* EXERCISE DESCRIPTION *
Repeat the data word for word, from the line containing "phylum: Tracheophyta" through the line containing "scientific name: Eupatorium capillifolium", including both of those lines.

* GIVEN RECORDS *
* begin *

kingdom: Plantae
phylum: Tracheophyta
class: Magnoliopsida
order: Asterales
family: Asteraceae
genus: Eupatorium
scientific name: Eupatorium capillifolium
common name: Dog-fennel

* end *
* begin *

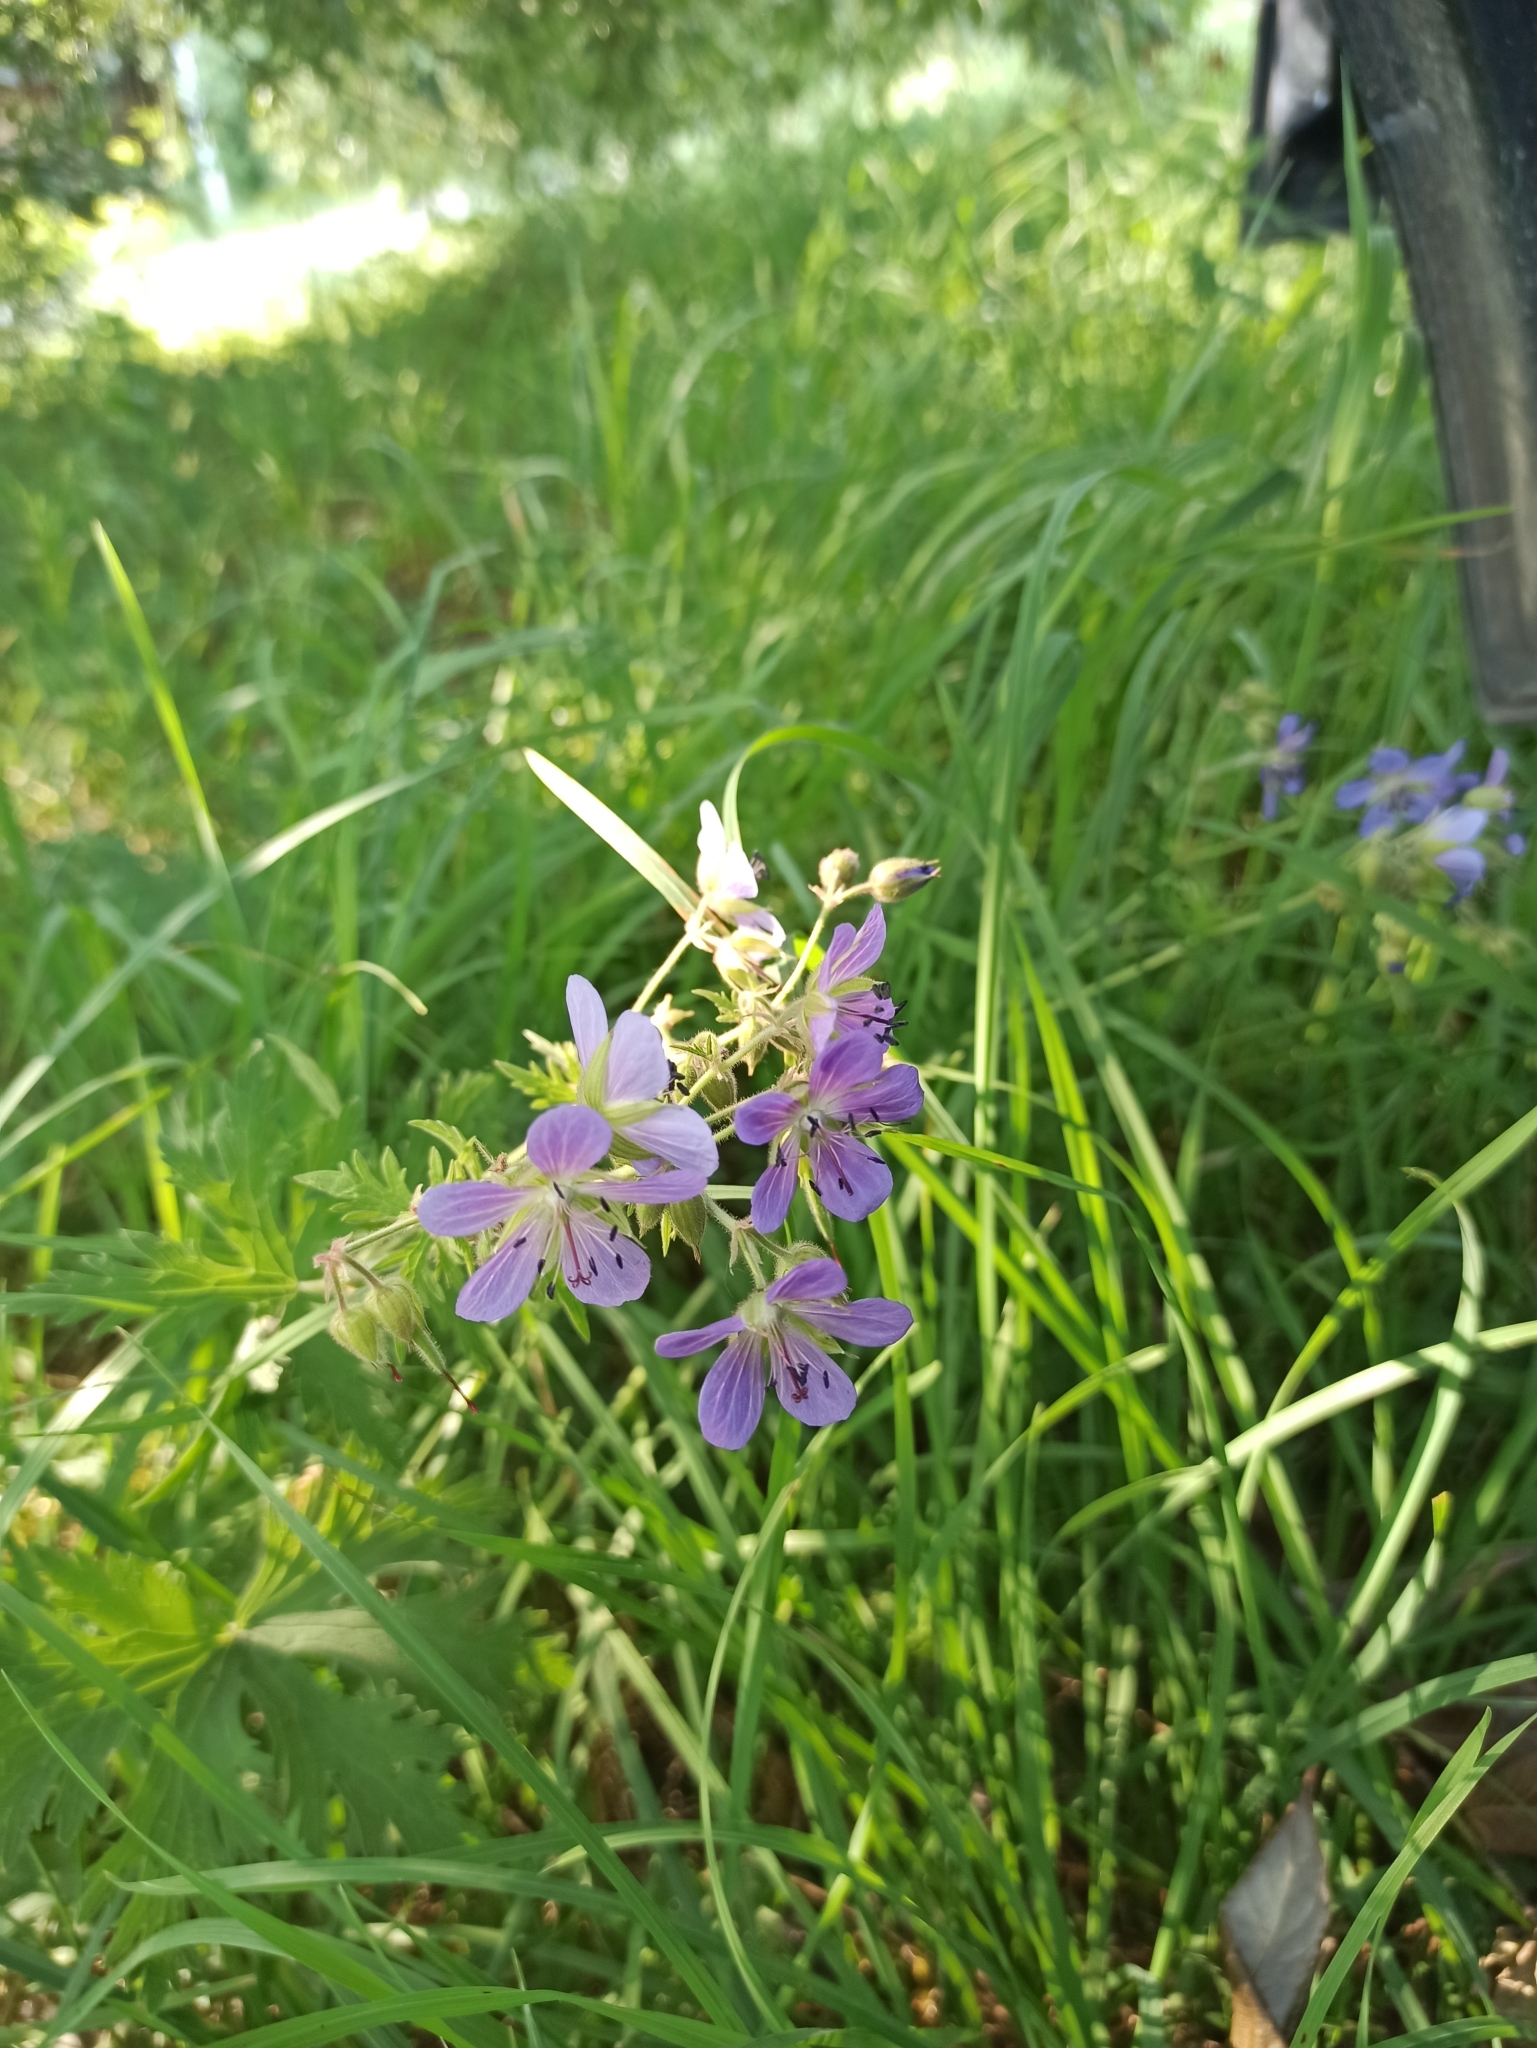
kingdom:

* end *

* WRITTEN RESPONSE *
phylum: Tracheophyta
class: Magnoliopsida
order: Asterales
family: Asteraceae
genus: Eupatorium
scientific name: Eupatorium capillifolium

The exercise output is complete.